Q: How did you get involved in maternal and child health? That is a really interesting question. My background is in sociology – my dissertation research was on social support networks for people living with HIV/AIDS. I never “formally” studied MCH, and in fact my first public health job was a research synthesis project looking at HIV/AIDS prevention strategies. A good friend from college went to UNC and concentrated in MCH, and eventually she helped me land my second “public health” job at NACCHO, where I worked on a study of public health infrastructure. I remember calling her up and asking “what the heck does EPSDT stand for?” because I was too embarrassed to ask a colleague sitting next door! As I got to know more about state and local public health departments, I realized that MCH was at the core of public health, and MCH issues are some of the most pressing and critical concerns of our day. I also realized that working in MCH can have a profound impact on improving the health of communities.
Q: What is one of the most rewarding accomplishments from your career? I think the most rewarding thing that I’ve experienced to date is watching the people that have worked with me grow as leaders and public health professionals. I guess another accomplishment is finally getting my 87-year-old grandmother to understand what I do, which to her is “helping the people that keep moms and kids healthy and out of the hospital.” Listen, if we can’t even get our own families to understand what we do, what chance do we have getting policy-makers, stakeholders and other key decision-makers to work with us and support us?
Q: What do you see as the challenges facing MCH today? What keeps me going in the face of all our challenges is the importance of our shared vision - healthy families, healthy moms, healthy babies - and the incredible resources we have in this country for giving everyone a chance to succeed and live a healthy life. All of us in MCH share this goal: I have yet to meet one person that says we should give up despite all the challenges we face. The challenge isn’t sharing a goal – the challenge is in our strategies and tactics. We have to get the diverse partners who have a stake in our work to figure out what each of us can do to realize our shared goal and work together to achieve it. This is tough because we are divided. We have to overcome this fragmentation of our work, move beyond our “silos” and realize how important we all are in reaching our shared goal. It takes looking up from our holes, holding hands, and saying yes, we are all invested in getting to the same place. That’s hard to do when we think the only issue in the world is the issue closest to us.
Q: How can we take them on? We all know “partnering” is important, but what does that really mean? Can we trust each other to truly create change in our communities, in our states and in our nation? Can we begin to tell stories that convince the public that what we do is as important as our schools, fire departments and police departments? There is so much potential to gain support for public health, especially MCH. But we have to do it in partnership, and realize that we’ll never do it alone – we have to get communities behind us, policy-makers behind us, and people who disagree and may not be like us, behind us.
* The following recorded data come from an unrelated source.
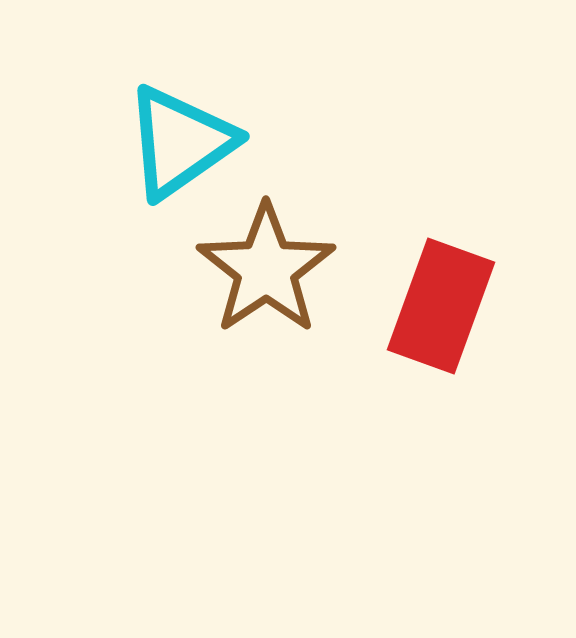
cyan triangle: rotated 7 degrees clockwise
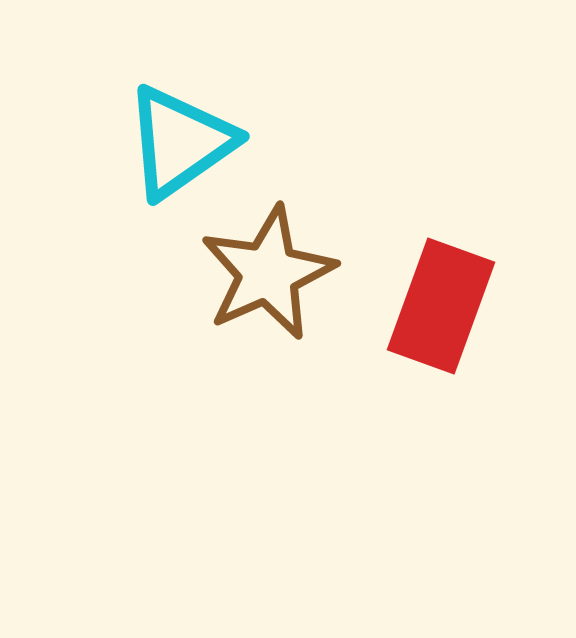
brown star: moved 2 px right, 4 px down; rotated 10 degrees clockwise
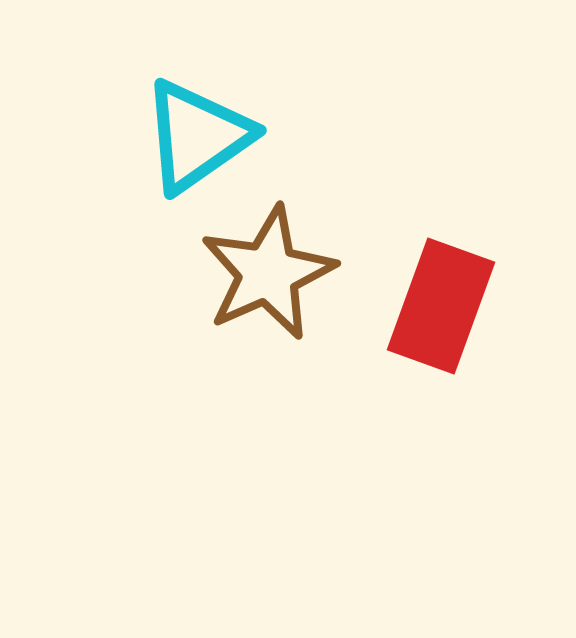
cyan triangle: moved 17 px right, 6 px up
That means addressing our issues politically and programmatically, with both urgency and patience, and adopting what I call a “rigorous flexibility.” We also have to change the mindset that if we all just had health insurance, we’d be healthy. The social determinants of health go well beyond going to see a doctor. We have to take on the social conditions that contribute to disease, and make these as important as clinical practice and health care, if we are going to be successful. That may not be a mind shift for those of us who have been in this enterprise for a while, but believe me, it is a huge mind shift for people who don’t do public health for a living.
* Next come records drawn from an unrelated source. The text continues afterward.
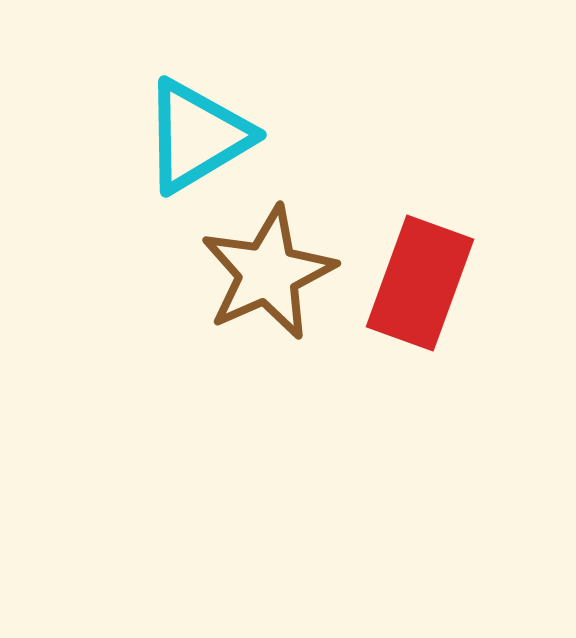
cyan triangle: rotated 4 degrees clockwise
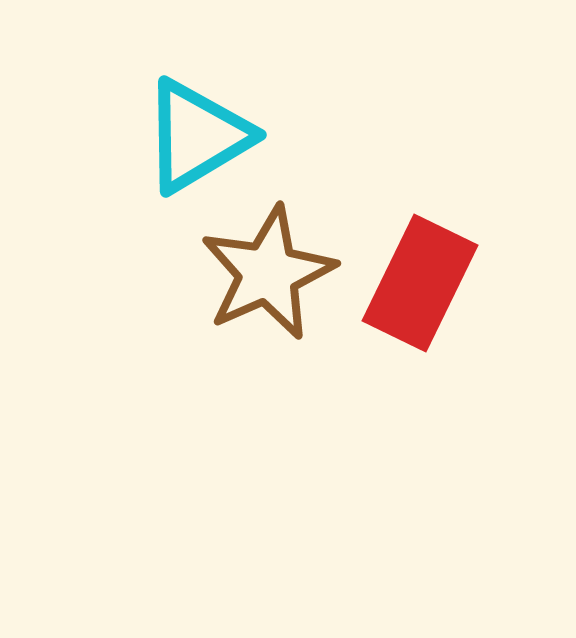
red rectangle: rotated 6 degrees clockwise
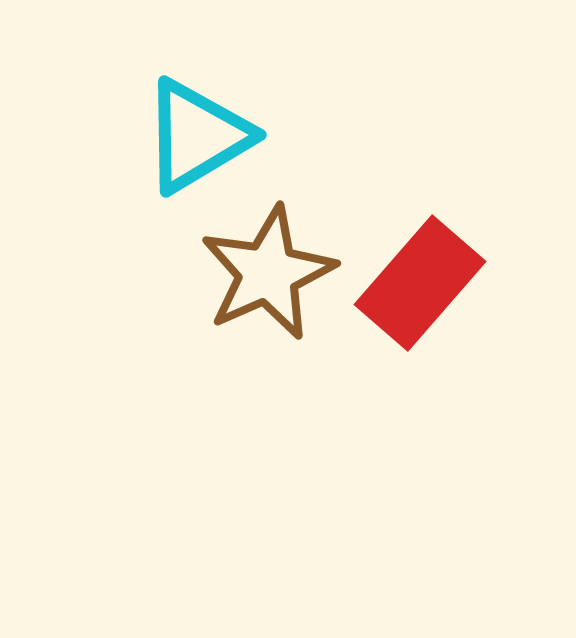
red rectangle: rotated 15 degrees clockwise
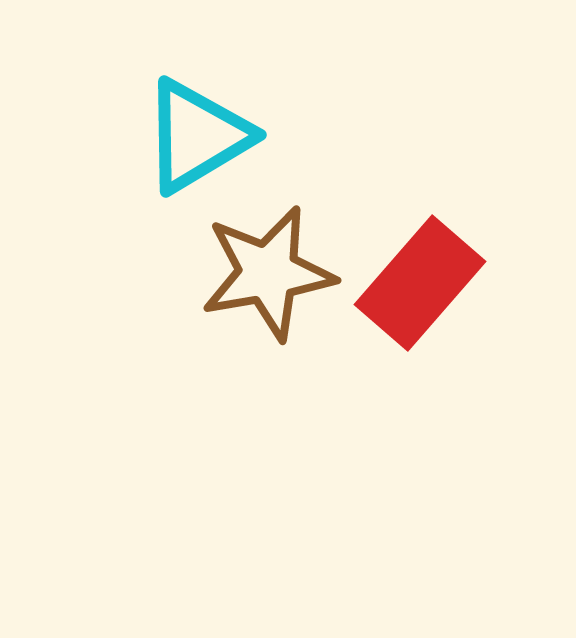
brown star: rotated 14 degrees clockwise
Q: What is your vision for the future of MCH? Five billion dollars for Title V. OK, just kidding, but that would be great. Look, public health means creating the conditions through which all people can be healthy. MCH is core to that vision – healthy children, healthy families, living in healthy communities. My vision is a society in which we give everyone a chance to thrive and to contribute to making the world a better place. Our MCH activities are essential to making that happen. We are all part of that vision.